:: Given material ::
——

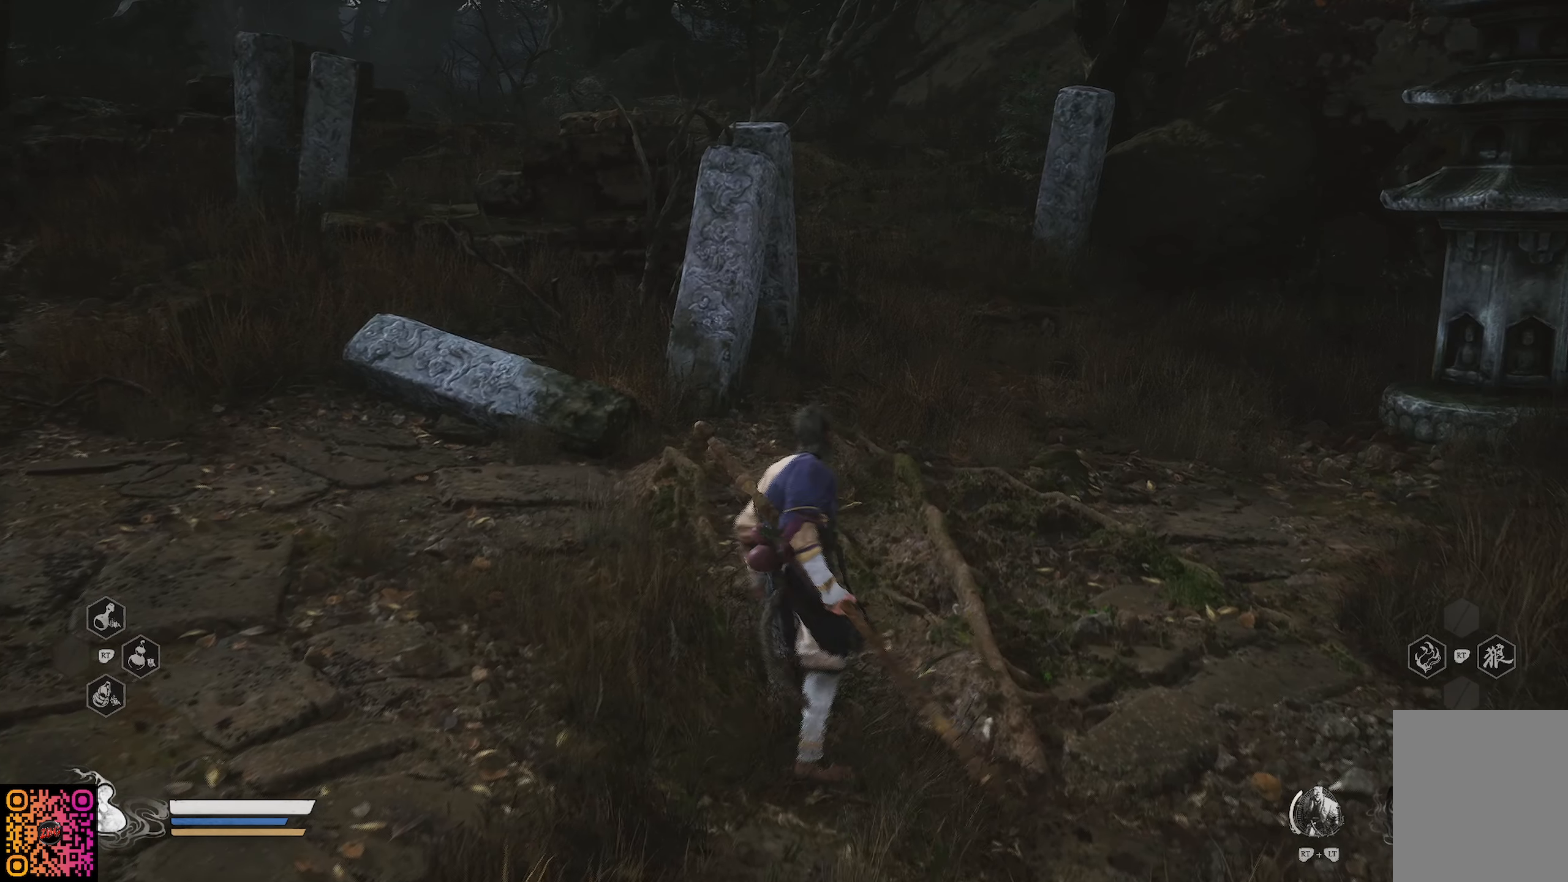
{"buttons": [], "left_stick": "up-left", "right_stick": "left", "events": [[217, "right_stick", "left"]]}
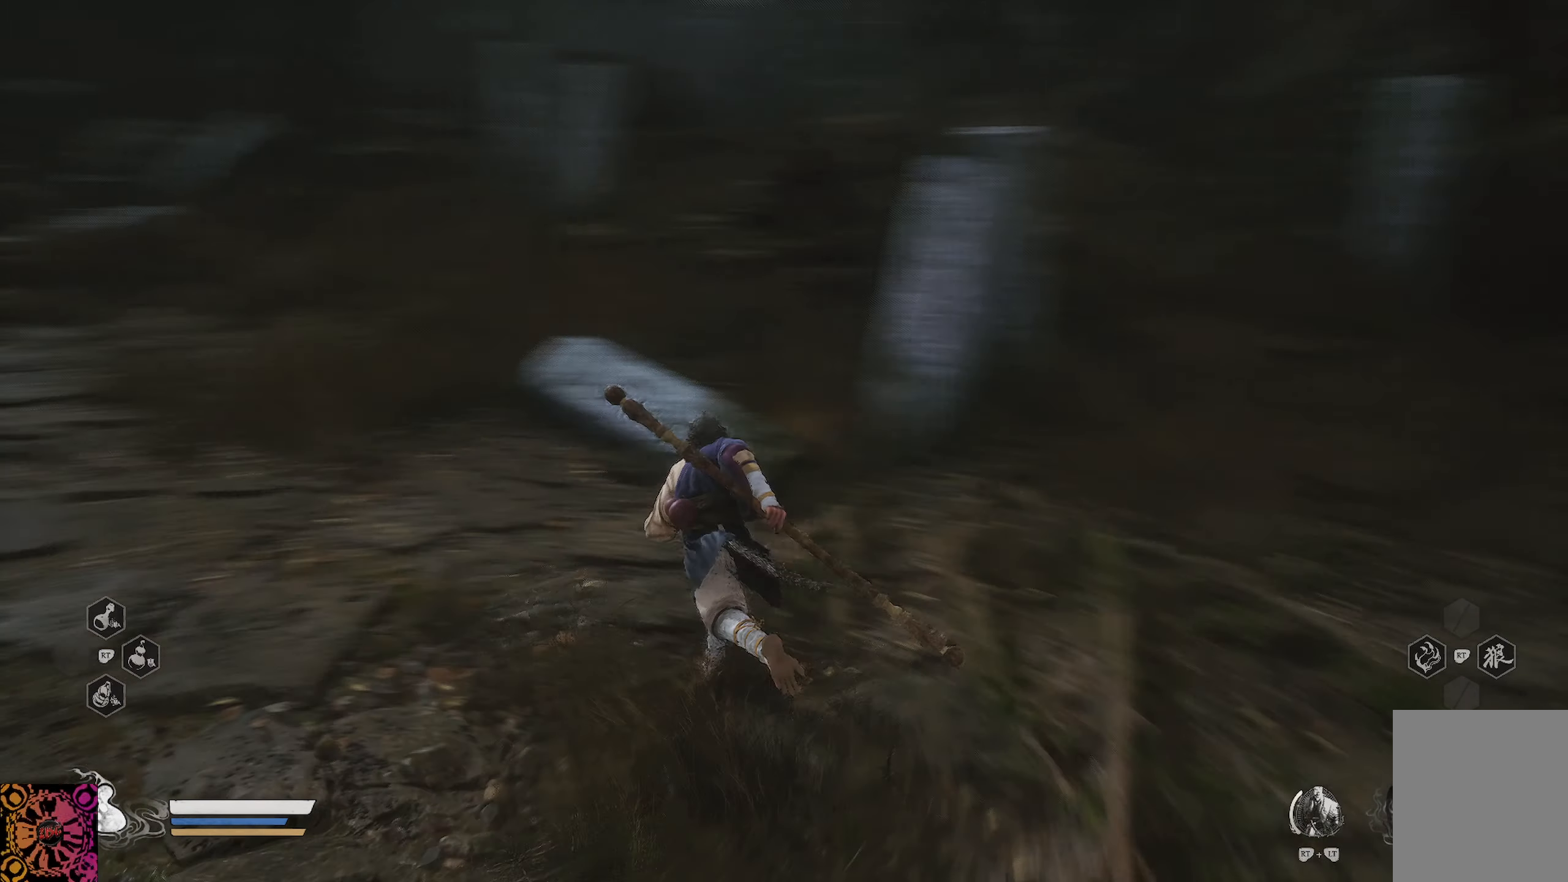
{"buttons": [], "left_stick": "up-left", "right_stick": "center", "events": [[167, "left_stick", "center"], [234, "right_stick", "center"], [468, "left_stick", "up-left"]]}
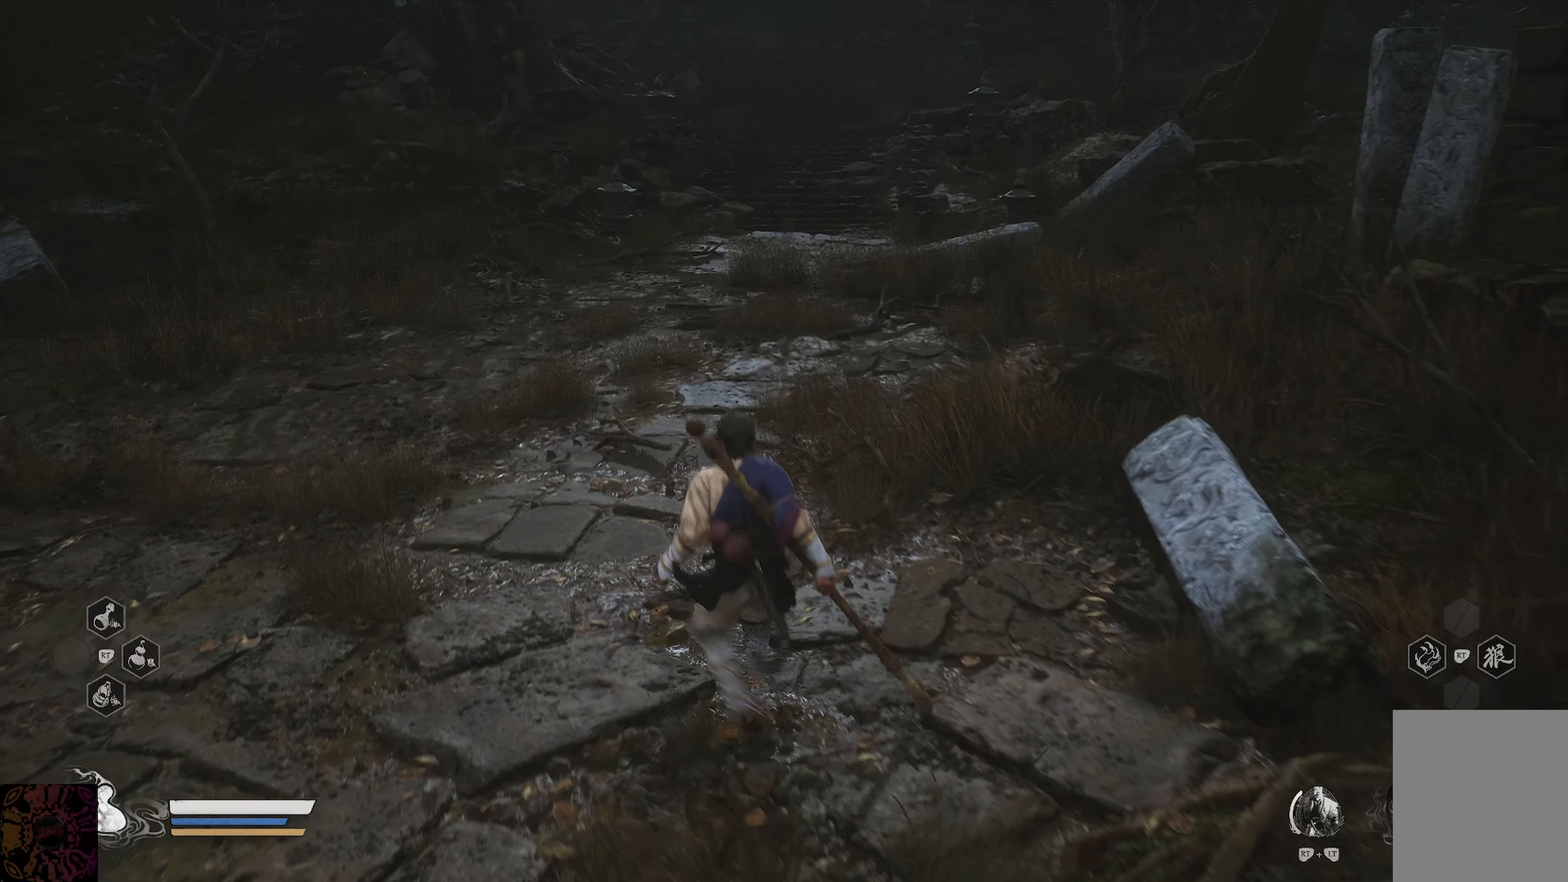
{"buttons": [], "left_stick": "up-left", "right_stick": "center", "events": []}
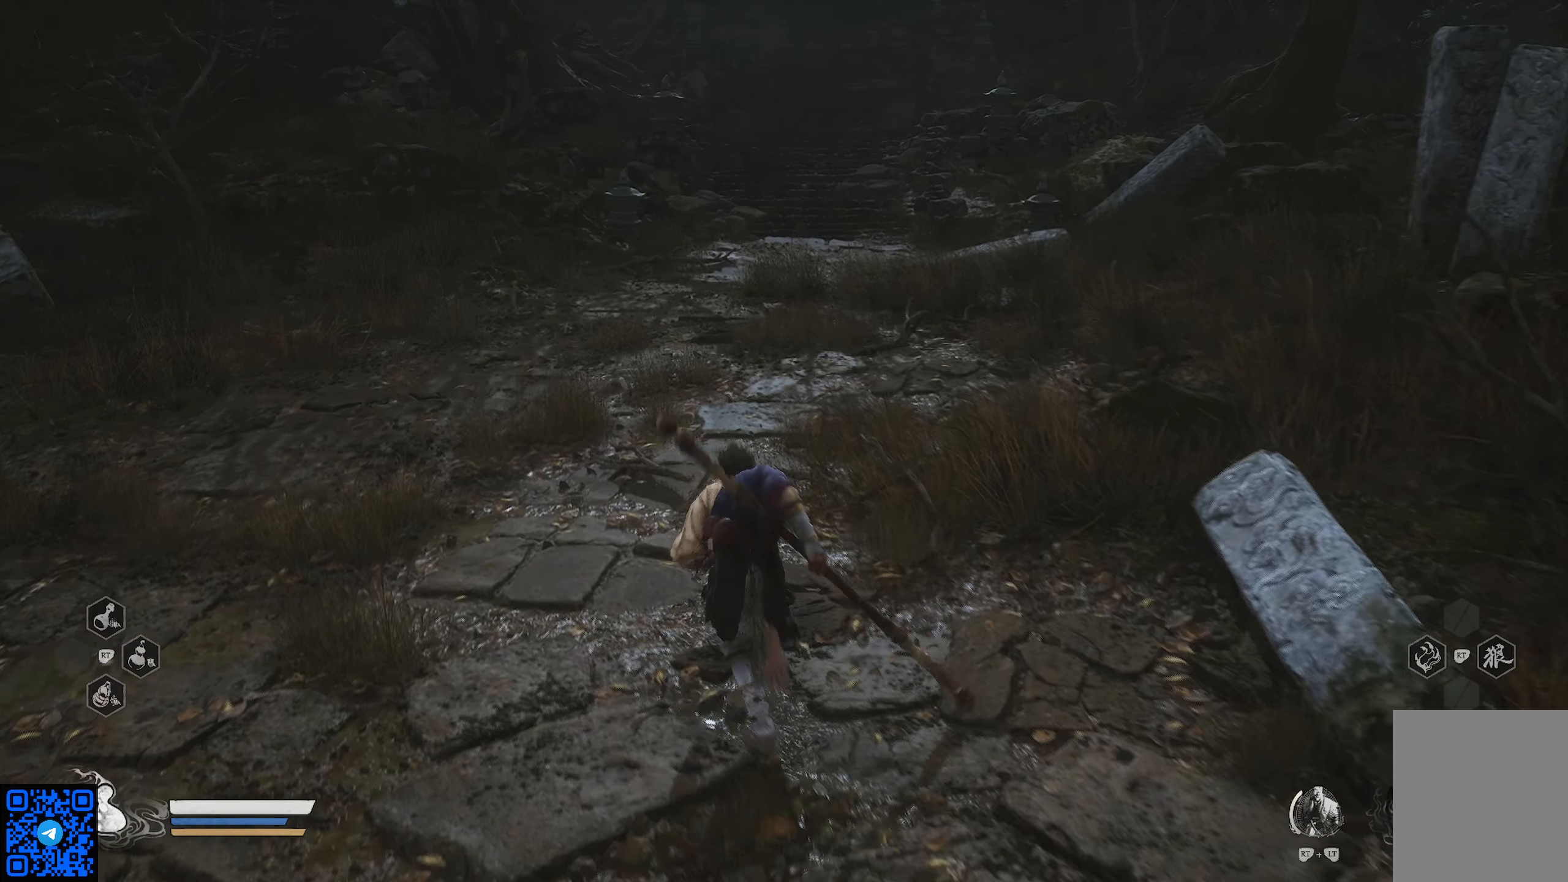
{"buttons": [], "left_stick": "up-left", "right_stick": "center", "events": [[16, "right_stick", "up"], [233, "right_stick", "center"]]}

——

:: Problem details ::
Copy out nothing but text: transcribe the listing exactly and skip each picture.

:: Answer ::
{"buttons": [], "left_stick": "up-left", "right_stick": "left", "events": [[217, "right_stick", "left"]]}
{"buttons": [], "left_stick": "up-left", "right_stick": "center", "events": [[167, "left_stick", "center"], [234, "right_stick", "center"], [468, "left_stick", "up-left"]]}
{"buttons": [], "left_stick": "up-left", "right_stick": "center", "events": []}
{"buttons": [], "left_stick": "up-left", "right_stick": "center", "events": [[16, "right_stick", "up"], [233, "right_stick", "center"]]}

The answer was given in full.